Saisi du litige, le juge administratif de première instance rejeta la demande de la société EDT tendant à la condamnation de la Polynésie française à lui payer les prestations effectuées au titre de la première tranche conditionnelle du marché. Le titulaire du marché interjeta toutefois appel.

L’initiative ne fût pas tout à fait vaine puisque la cour administrative d’appel de Paris infirma la solution rendue en première instance en condamnant la collectivité d’outre-mer à régler pour moitié les sommes correspondant aux prestations réalisées par le titulaire du marché au titre de la première tranche conditionnelle. Si la responsabilité contractuelle du pouvoir adjudicateur ne pouvait être effectivement engagée en l’espèce, aucune décision d’affermir la tranche litigieuse n’ayant été notifiée au titulaire du marché, celui-ci avait toutefois commis une faute de nature à engager sa responsabilité en annonçant « à plusieurs reprises à la société EDT que la procédure d’affermissement […] était en cours et en l’incitant par là-même à poursuivre les prestations ». C’est donc sur le terrain de la responsabilité extracontractuelle que le juge administratif en vient à sanctionner le pouvoir adjudicateur.
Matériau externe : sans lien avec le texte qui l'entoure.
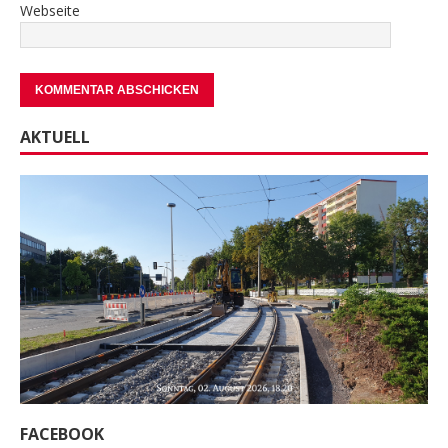
Webseite
AKTUELL
FACEBOOK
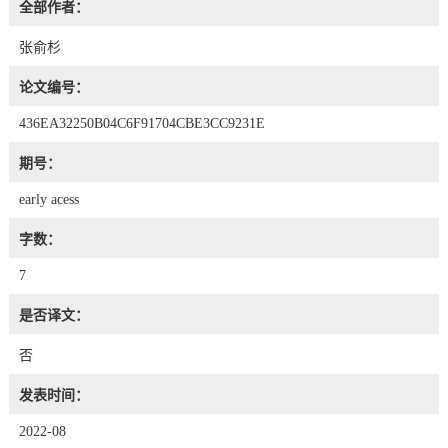
全部作者：
张俞杉
论文编号：
436EA32250B04C6F91704CBE3CC9231E
期号：
early acess
字数：
7
是否译文：
否
发表时间：
2022-08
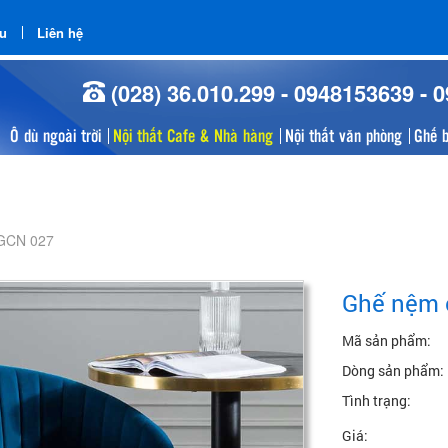
ểu
Liên hệ
(028) 36.010.299 - 0948153639 - 
Ô dù ngoài trời
Nội thất Cafe & Nhà hàng
Nội thất văn phòng
Ghế 
 GCN 027
Ghế nệm 
Mã sản phẩm:
Dòng sản phẩm:
Tình trạng:
Giá:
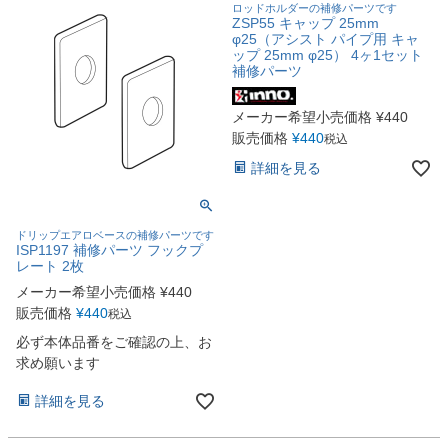
ロッドホルダーの補修パーツです
ZSP55 キャップ 25mm
φ25（アシスト パイプ用 キャ
ップ 25mm φ25） 4ヶ1セット
補修パーツ
メーカー希望小売価格
¥
440
販売価格
¥
440
税込
詳細を見る
ドリップエアロベースの補修パーツです
ISP1197 補修パーツ フックプ
レート 2枚
メーカー希望小売価格
¥
440
販売価格
¥
440
税込
必ず本体品番をご確認の上、お
求め願います
詳細を見る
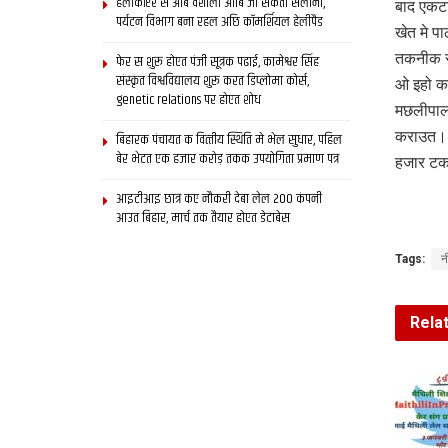
हेलीकॉप्टर स आब वैशाली आबि जा सकता सैलानी,
बाद एकटा
पर्यटन विभाग बना रहल अछि कॉमर्शियल हेलीपैड
खेत मे 
तकनीक स
फेर स शुरू होएत पंजी सूत्रक पढाई, कामेश्वर सिंह
संस्कृत विश्वविद्यालय शुरू करत डिप्लोमा कोर्स,
ओ इहो कह
genetic relations पर होएत शोध
मछलीपालन
कराउत। ओ
बिहारक पंचायत क वित्‍तीय स्थिति मे भेल सुधार, पहिल
बेर भेटत एक हजार करोड़ तकक उपयोगिता प्रमाण पत्र
हजार टका
आइटीआइ छात्र कए नौकरी देबा लेल 200 कंपनी
आउत बिहार, मार्च तक तैयार होएत डेटाबेस
Tags:
न
Rela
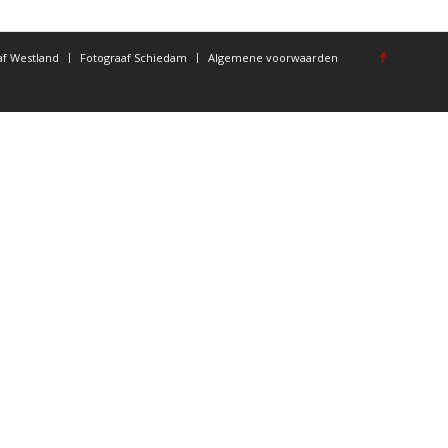
af Westland
Fotograaf Schiedam
Algemene voorwaarden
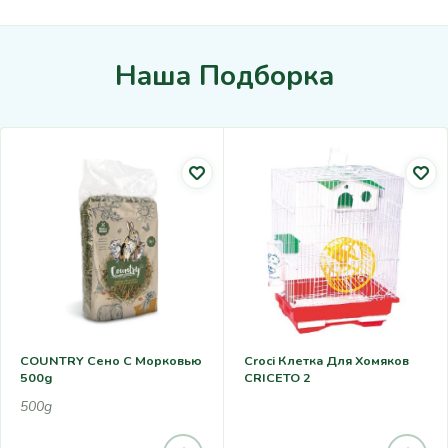
Наша Подборка
COUNTRY Сено С Морковью
Croci Клетка Для Хомяков
500g
CRICETO 2
500g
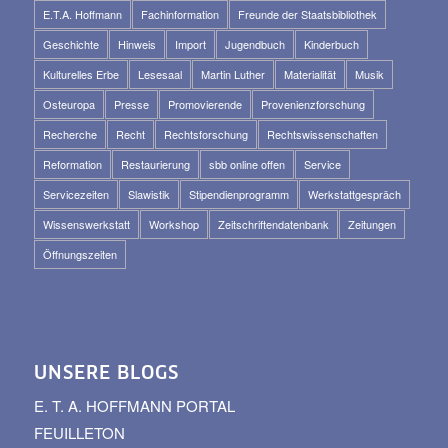
E.T.A. Hoffmann
Fachinformation
Freunde der Staatsbibliothek
Geschichte
Hinweis
Import
Jugendbuch
Kinderbuch
Kulturelles Erbe
Lesesaal
Martin Luther
Materialität
Musik
Osteuropa
Presse
Promovierende
Provenienzforschung
Recherche
Recht
Rechtsforschung
Rechtswissenschaften
Reformation
Restaurierung
sbb online offen
Service
Servicezeiten
Slawistik
Stipendienprogramm
Werkstattgespräch
Wissenswerkstatt
Workshop
Zeitschriftendatenbank
Zeitungen
Öffnungszeiten
UNSERE BLOGS
E. T. A. HOFFMANN PORTAL
FEUILLETON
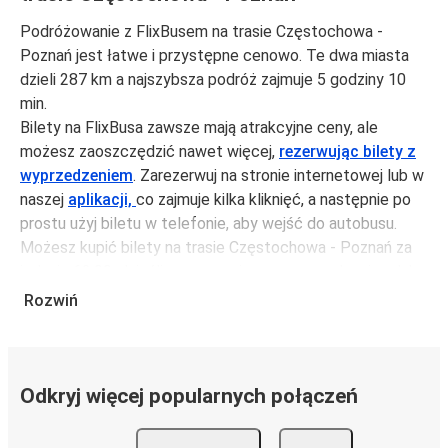
Podróżowanie z FlixBusem na trasie Częstochowa -
Poznań jest łatwe i przystępne cenowo. Te dwa miasta
dzieli 287 km a najszybsza podróż zajmuje 5 godziny 10
min.
Bilety na FlixBusa zawsze mają atrakcyjne ceny, ale
możesz zaoszczędzić nawet więcej,
rezerwując bilety z
wyprzedzeniem
. Zarezerwuj na stronie internetowej lub w
naszej
aplikacji,
co zajmuje kilka kliknięć, a następnie po
prostu użyj biletu w telefonie, aby wejść do autobusu.
Możesz kupić bilety na trasie Częstochowa - Poznań za
jedynie 62,99 zł, jeśli zarezerwujesz z wyprzedzeniem lub
na tygodniu, unikając weekendów i świąt. Aby podróżować
Rozwiń
szybko, łatwo i zadbać o zmniejszanie śladu węglowego,
podróżuj z FlixBusem.
Podróż na trasie Częstochowa - Poznań
Odkryj więcej popularnych połączeń
Trasa Częstochowa - Poznań jest łatwa i wygodna z
FlixBusem.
Pour autant, celui-ci tient également compte de la faute commise par le titulaire du marché afin de limiter la responsabilité du territoire de la Polynésie française. Compte tenu de sa taille et de son expérience, la société EDT ne pouvait effectivement ignorer le caractère irrégulier de ses prestations réalisées hors marché.

Ainsi, le juge administratif d’appel déclare le pouvoir adjudicateur responsable seulement pour moitié du préjudice indemnisable sur le terrain quasi-délictuel.

Bien que cette décision ait été rendue sous l’empire du Code des marchés publics spécialement applicable au territoire de la Polynésie française, la solution ainsi dégagée demeure transposable aux marchés publics passés en métropole, les dispositions pertinentes du Code des marchés publics applicable à cette collectivité d’outre-mer étant identiques aux dispositions de l’article 72 du Code des marchés publics.